Texte:

Il y a un bouquin de Steven Heine sur l'état du bouddhisme en Occident qui m'intéresse. Mais c'est en anglais. Cet auteur a l'air très intéressant par rapport au zen.
Iskander

Et quelles solutions ont-ils trouvé à ces dérives aux EUA (s'ils en ont trouvé)?
lausm

Déjà d'en parler, de les penser, de mettre des mots dessus, de sortir du non dit, du non pensé.
Cela ne fait pas tout, mais c'est un pas qu'on devrait se permettre, car ici, quoi qu'on en dise, on aime beaucoup le féodalisme, la soumission à l'ordre, on parle de liberté et on la réclame, mais dès qu'on peut avoir quelqu'un qui pense à notre place, on le met là-haut et on l'adule au lieu de se tenir debout par soi-même.
Je l'ai vu dans un dojo dont j'ai été viré avec ma compagne. J'ai même vu une femme respectable, plus que cinquantenaire, nous accuser de l'avoir fait chier pendant trois ans, alors qu'elle n'était pas là pendant plus de trois mois et n'a pas assisté à l'émergence du conflit qui a abouti à notre exclusion...donc elle avait eu un seul son de cloche, celui de qui nous a viré...et trois mois après elle disait à quelqu'un de notre connaissance qu'elle n'avait pas compris pourquoi en fait on avait été exclus.
Ce genre de comportement moutonnier est effrayant, je ne dis pas cela parce que j'en était l'objet, mais parce que je pense que pratiquer dans un centre, et avoir un responsable et des pratiquants qui abondent dans ce genre de chose, est effarant en terme de compréhension du dharma de Bouddha à un niveau plus que basique : même les non pratiquants pensent que le bouddhisme c'est le dialogue, la compassion et l'ouverture.
Ce qui m'effraie c''est de voir des gens abdiquer du simple bon sens pour suivre quelqu'un qu'ils pensent leur maître. Ce genre de fonctionnement ont permis au nazisme d'en arriver aux excès qu'on a connu.
Mais même ici, dans ces colonnes, j'ai pu voir des réactions, quand j'ai parlé de notre histoire, qui montrent combien certains cautionnent des actes quasi anti démocratiques au nom du dharma, alors que ce n'est pas du bouddhisme, mais de la soumission à une hiérarchie, à une autorité aveugle.
Pratiquer la Voie, ce n'est pas rester aveugle.
Iskander

À ce niveau là je pense qu'il y aurait des leçons à tirer des Quakers, dont les communautés se réunissaient pour discuter en public, et ne prenaient de décision que par consensus. C'est à dire qu'il fallait que tout le monde soit d'accord. En ce sens, ils évitaient le non dit, comme tu le suggères, mais ils allaient aussi plus loin que la démocratie que tu évoques, et qui est la dictature de la majorité.

Il est à noter que dans ces congrégations les femmes étaient aussi présentes, et avaient aussi droit de parole. Je le dis parce que il y a quelques siècles c'était quelque chose d'unique et révolutionnaire.

Je crois que dans le contexte du Sangha, il faut bien distinguer la fonction d'enseignement du processus de la prise de décision. Mais pour cela il faut alors déterminer comment sont assurés des processus de décision (admission de membres, etc) qui sont jusque là assurés de façon informelle par le(s) "maître"(s), que je préfère appeler enseignant(s).

Énoncé du problème: D'après le texte ci-dessus, de quelle manière les communautés quakers prenaient-elles leurs décisions ?

Entrées de données:
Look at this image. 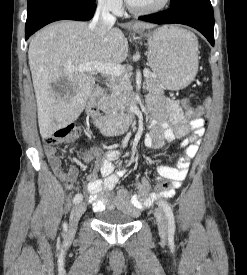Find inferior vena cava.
Here are the masks:
<instances>
[{"label": "inferior vena cava", "instance_id": "obj_1", "mask_svg": "<svg viewBox=\"0 0 247 275\" xmlns=\"http://www.w3.org/2000/svg\"><path fill=\"white\" fill-rule=\"evenodd\" d=\"M116 18L110 14L109 6L104 0H100L89 28L93 29L100 37L105 36L115 24Z\"/></svg>", "mask_w": 247, "mask_h": 275}]
</instances>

Problème résolu: Elles ne prenaient de décision que par consensus, c'est-à-dire qu'il fallait que tout le monde soit d'accord.